Cocker, who counted Ray Charles and Lonnie Donegan among his early influences, made his singing debut with his brother Victor’s skiffle band when he was only 12 years old. Several years later he became a drummer and harmonica player for a band called the Cavaliers. Before long, however, Cocker took his rightful position at the front of the stage as a singer, working a day job as a gas fitter for the East Midlands Gas Board while he tried to make it as a pop singer working under the name Vance Arnold, playing the covers of songs by popular singers like Chuck Berry and Ray Charles as Vance Arnold and the Avengers.
The group got the first big chance when they got the opportunity to support the Rolling Stones at Sheffield City Hall in 1963. The very next year, he signed as a solo act with Decca. The first single he released was a cover of The Beatles’ “I’ll Cry Instead” (with session guitarist Jimmy Page). When it flopped, Decca dropped Cocker and he dropped his stage name, performing briefly with a new group before taking a break from music altogether. He returned in 1966 by singing rock and soul in the pubs of England with his superb backing group, the Grease Band, eventually landing a minor hit in the United States with the song “Marjorine.” He hit #1 in the U.K. in November 1968 with his version of the Beatles’ “A Little Help from My Friends.” His album of the same name featured such guest performers as Jimmy Page and Steve Winwood. His career really took off after he sang the song at Woodstock in August 1969. A second British hit came with a version of Leon Russell’s “Delta Lady” in the fall of 1969 (by then, Russell was Cocker’s musical director) and both of his albums, “With a Little Help from My Friends” (April 1969) and “Joe Cocker!” (November 1969), went gold in America. In 1970, his cover of the Box Tops hit “The Letter” became his first US Top Ten. Cocker’s first peak of success came when Russell organized the “Mad Dogs & Englishmen” tour of 1970, featuring Cocker and over 40 others and resulting in a third gold album and a concert film. Subsequent efforts were less popular, and problems with alcohol (both on- and off-stage) reduced Cocker’s once-powerful voice to a croaking rasp.

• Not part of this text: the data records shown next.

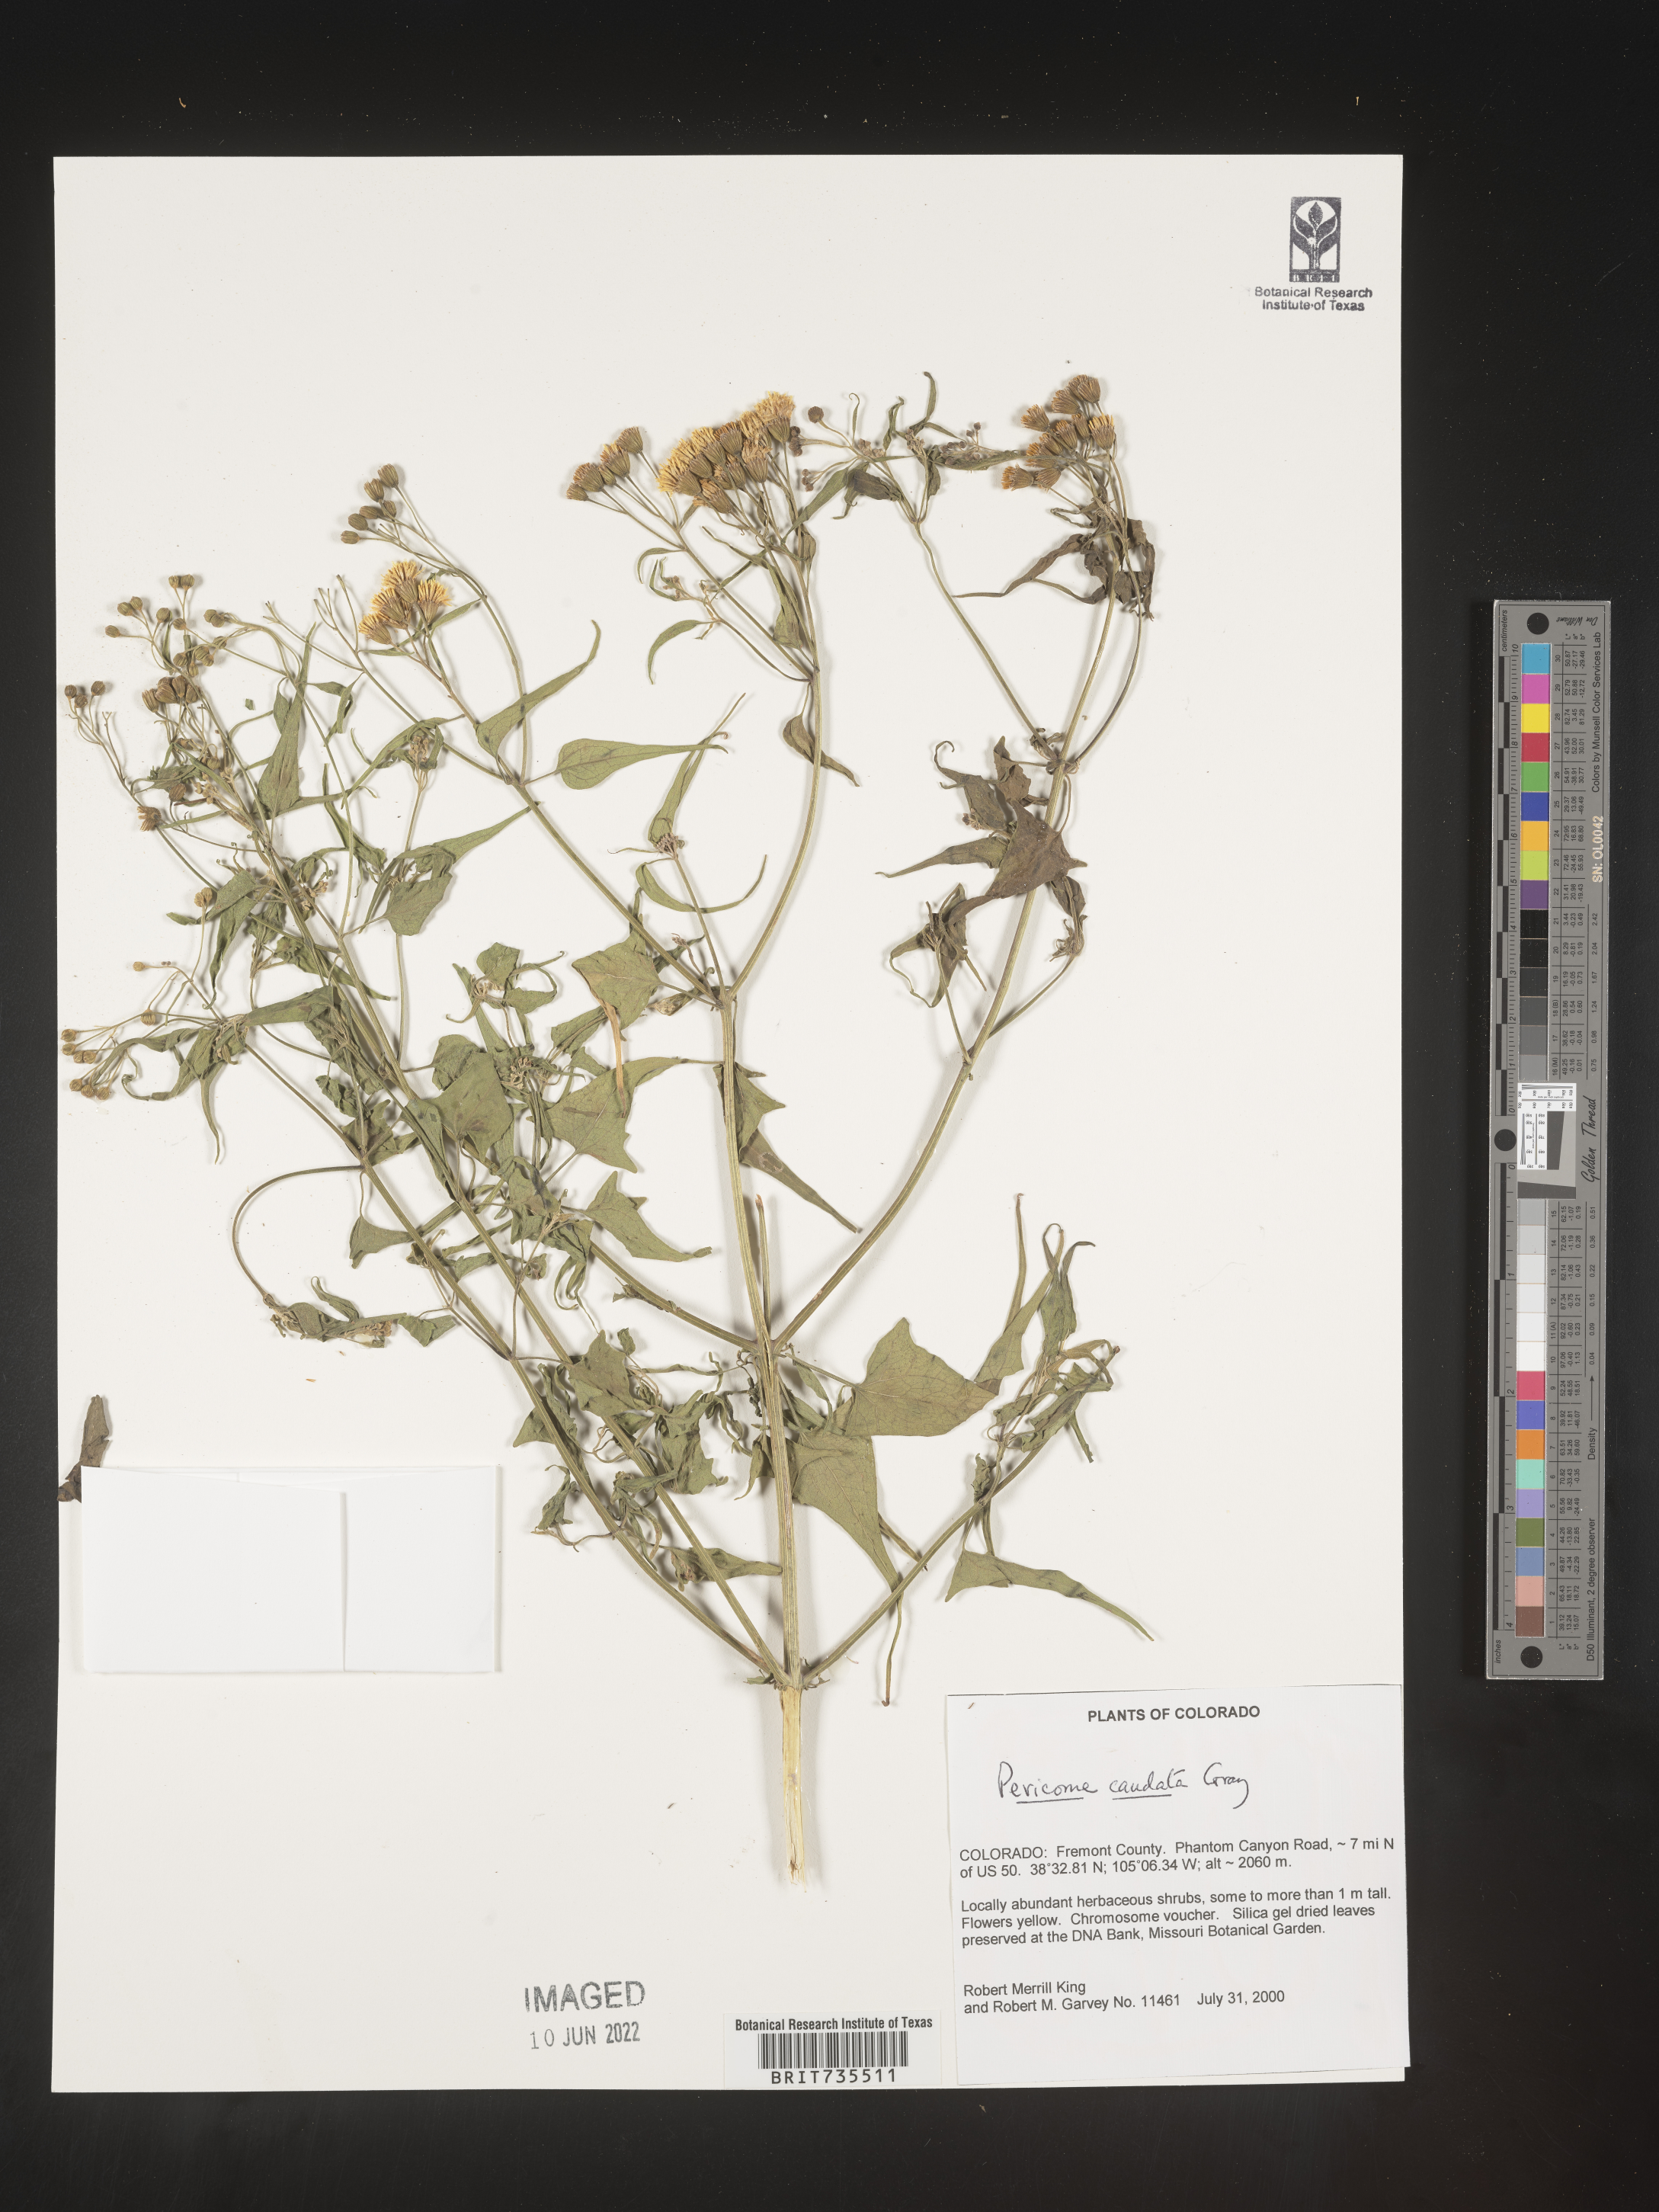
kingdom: Plantae
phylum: Tracheophyta
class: Magnoliopsida
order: Asterales
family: Asteraceae
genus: Pericome
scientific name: Pericome
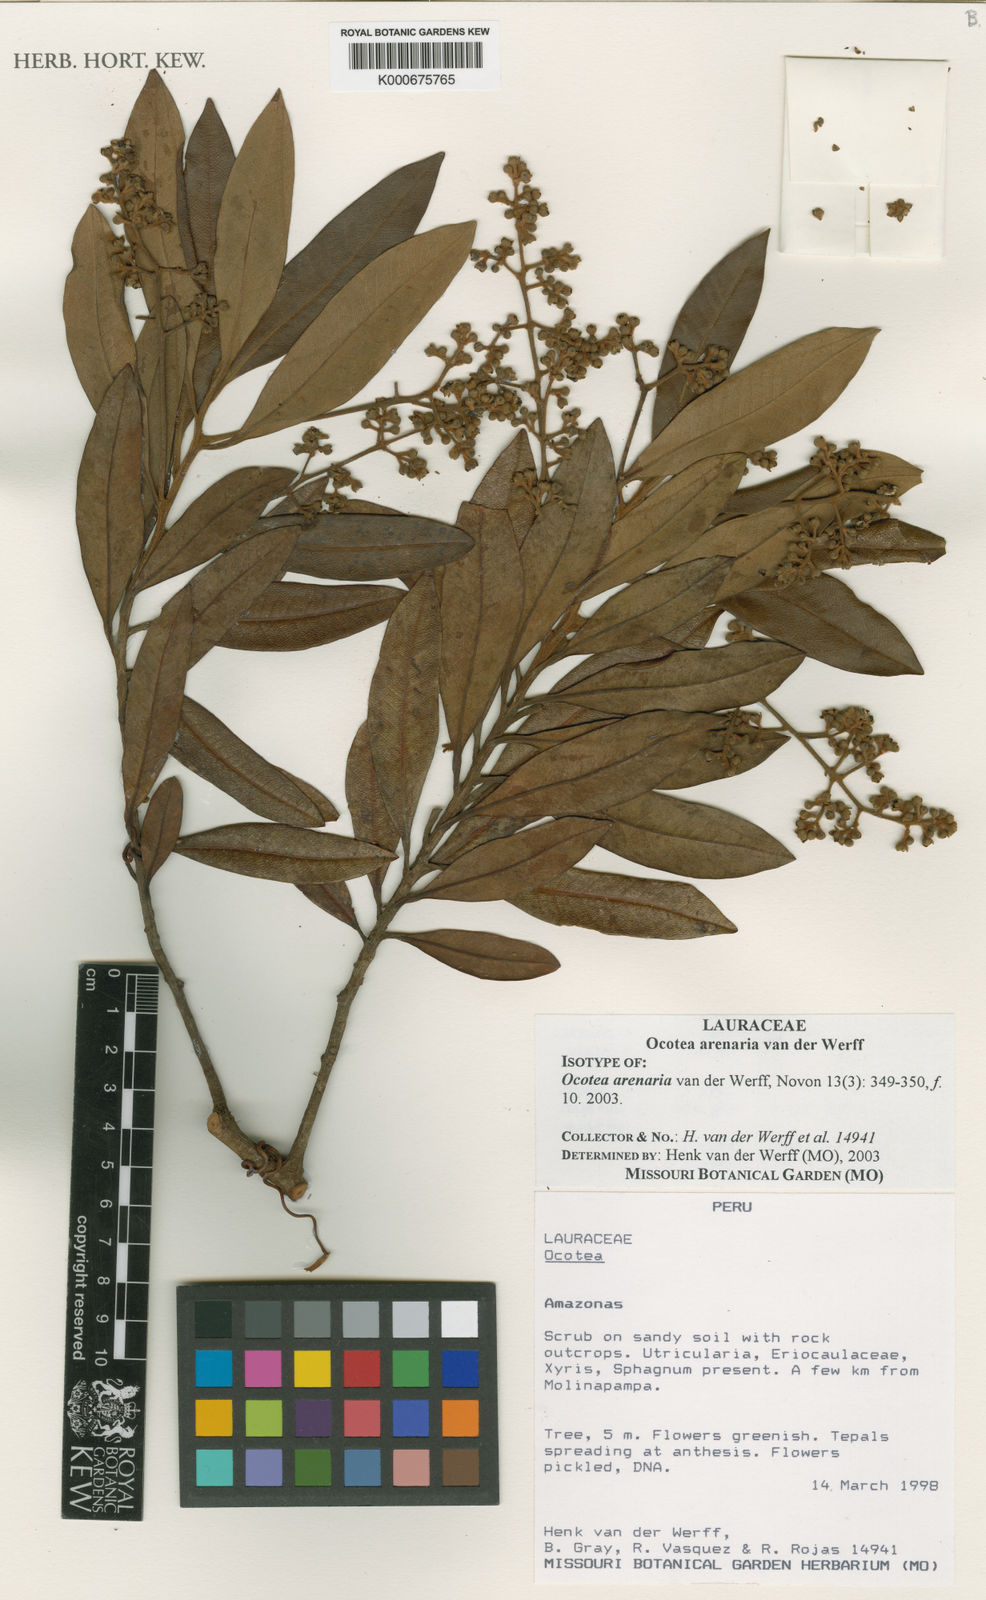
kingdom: Plantae
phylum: Tracheophyta
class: Magnoliopsida
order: Laurales
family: Lauraceae
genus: Ocotea
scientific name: Ocotea arenaria
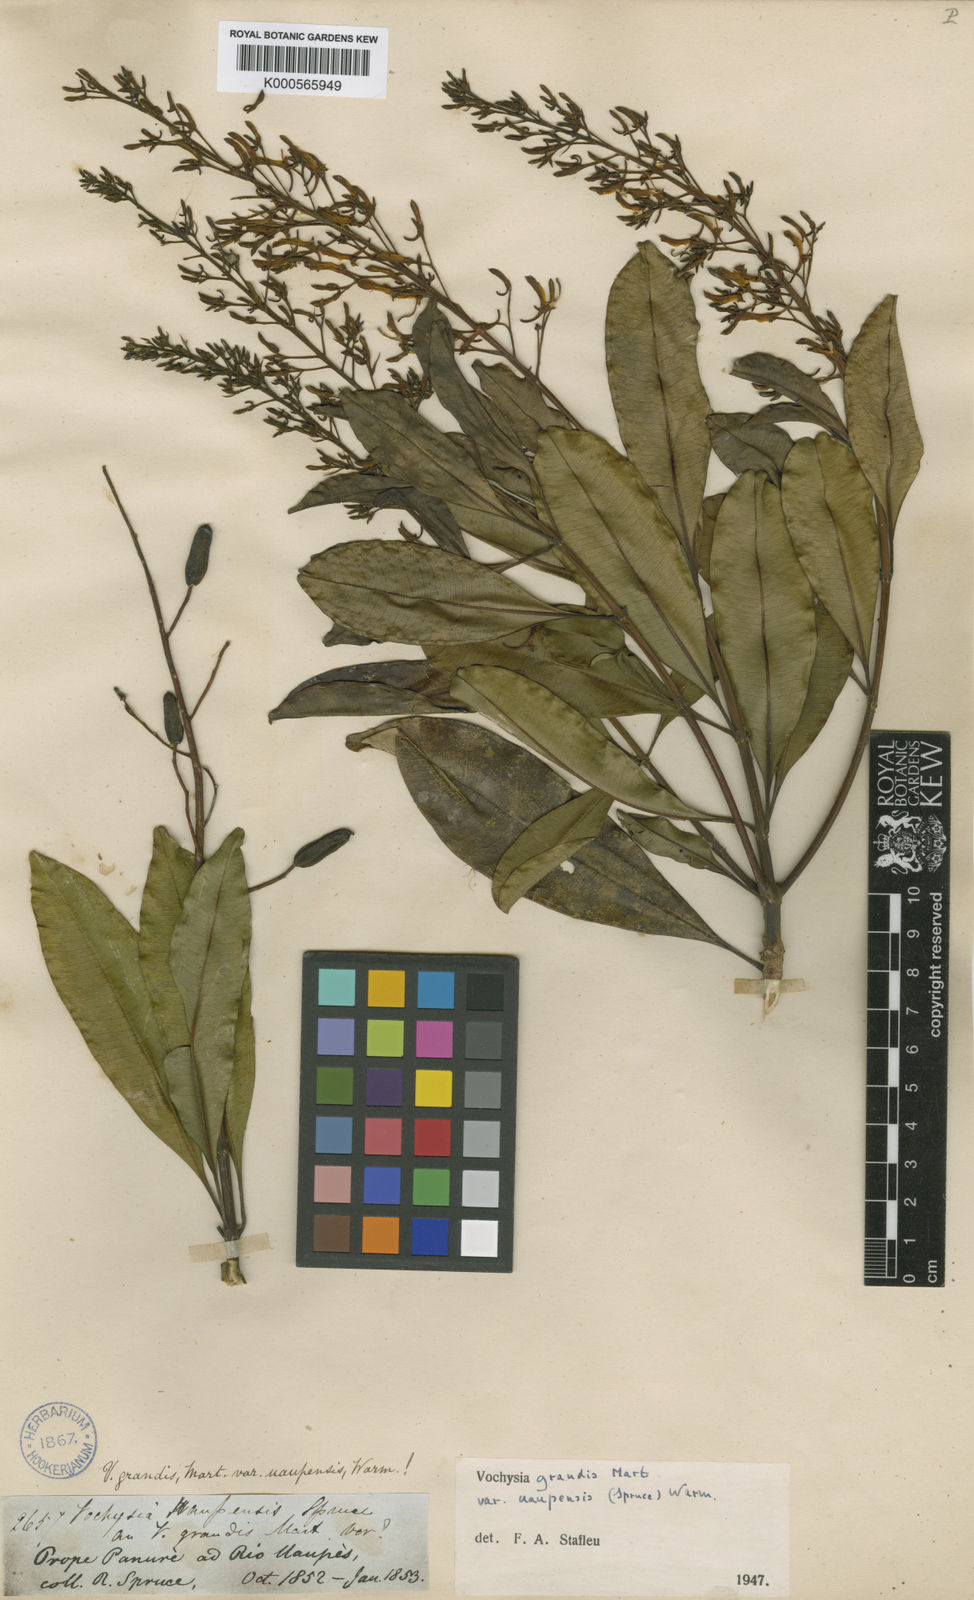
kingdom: Plantae
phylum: Tracheophyta
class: Magnoliopsida
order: Myrtales
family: Vochysiaceae
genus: Vochysia
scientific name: Vochysia grandis
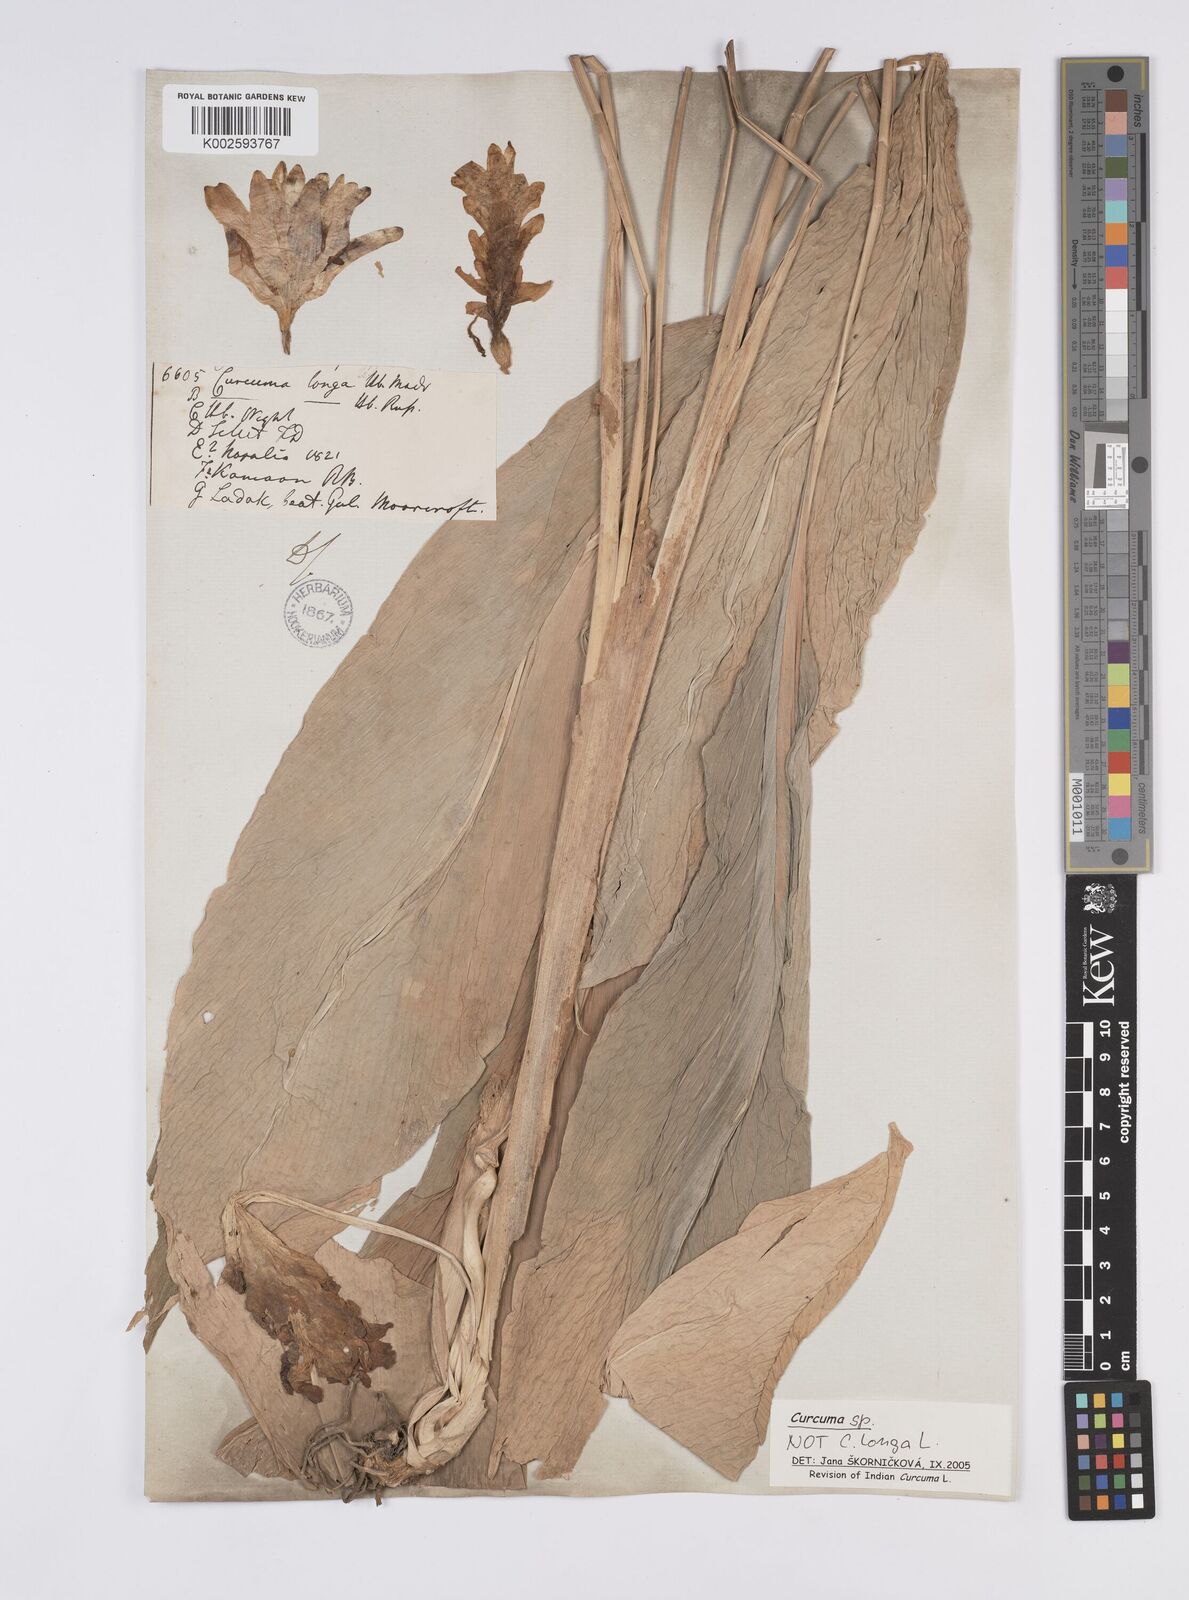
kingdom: Plantae
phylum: Tracheophyta
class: Liliopsida
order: Zingiberales
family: Zingiberaceae
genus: Curcuma
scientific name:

In a now-famous 1975 performance on the television show “Saturday Night Live”, Cocker appeared on stage singing “Feelin’ All Right”, when cast member John Belushi, wearing near identical clothes, entered the stage and stood next to Cocker, doing an incredible impersonation of him. The two sang the lines of the song alternately. A music critic wrote of the performance, “John Belushi sounded more like Cocker than Cocker did!”.
Cocker also returned to the US Top Ten in 1975 with the romantic ballad “You Are So Beautiful”, and topped the charts in 1982 via a duet with Jennifer Warnes on “Up Where We Belong”, the theme from the film “An Officer and a Gentleman”. The ballad became a US #1 hit and earned the pair a Grammy Award win for best pop performance by a duo or group with vocal in 1982 and the Academy Award for Best Original Song in 1983.
His studio albums for the decade included “Sheffield Steel” (1982), “Civilized Man” (1984), and “Unchain My Heart” (1987). At the close of the decade, Cocker returned to the pop charts again with “When the Night Comes.”
He still charted during the ’90s, albeit with less frequency than he did in the ’70s and ’80s, but in his later years, Cocker remained active on the music scene. He kept recording, releasing Have a “Little Faith” (1994), “Across from Midnight” (1997), followed by “No Ordinary World” two years later. “Respect Yourself” appeared in 2002, and the covers album “Heart & Soul” followed in 2004. “Hymn for My Soul” (which featured cover versions of songs by Stevie Wonder, George Harrison, Bob Dylan, and John Fogerty) landed in 2007.
He was also awarded the OBE (Officer of the Order of the British Empire) in the 2007 Queen’s Birthday Honors List for his services to music. His complete “Live at Woodstock” performance was released in 2009.
In 2010, “Hard Knocks”, his first studio album in three years, appeared in Europe. Cocker’s 23rd studio album, “Fire It Up”, was issued in November 2012 on Sony, proved to be his last. It was produced by Matt Serletic, known for his work with Collective Soul, Rob Thomas, Matchbox Twenty, and numerous others.